Today I will show you the buttonholes; I used the “window” method, explained in a previous article at my blog (read it here). The only difference is that I’ve hand sewn the welts on instead of topstitching them.
The window method always uses a patch to make the “window”, a small rectangle of sheer fabric on the same color as the fashion fabric. It is placed on top of the buttonhole marked set place on the right side. Then a rectangle (the size of the finished buttonhole) is stitched, using a short stitch setting, and then it’s cut (both patch and fabric). The patch fabric is slipped through the resulting hole to the wrong side of the jacket/coat front, and pressed (see the link to the tutorial provided above for more details and pictures).

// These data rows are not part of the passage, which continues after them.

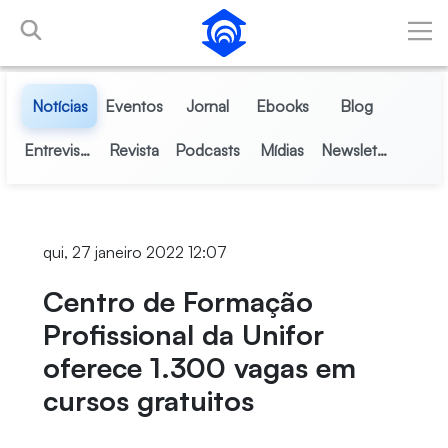
Pular para o Conteúdo principal
Notícias
Eventos
Jornal
Ebooks
Blog
Entrevistas
Revista
Podcasts
Mídias
Newsletter
qui, 27 janeiro 2022 12:07
Centro de Formação
Profissional da Unifor
oferece 1.300 vagas em
cursos gratuitos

I used black silk organza for the patch, and the resulting “window” is this (right and wrong side):
After stitching both welts together using a long stitch/loose tension setting, I made a few long running stitches using contrasting thread (basting cotton in this case) so I could see the two welt junction and better center it on the buttonhole window:
In the following picture you can see the process of hand sewing the welts to the buttonhole window (take extra care so each stitch goes through all the fabric layers so the resulting welt is sturdy).
This is how it looks on the wrong side; the canvas will have slightly bigger cut out rectangles at the place of the buttonholes and the allowances you see in the picture will pass through those rectangles when the hymo is set in place on the right front piece. These allowances must be trimmed and graded, and finally tacked down to the hymo. I will share some pictures when I get there.
This is how the buttonhole looks on the right side:
In the meanwhile I’ve started hand sewing the satin tapes around the waist of the coat. I will share pictures when I’m done!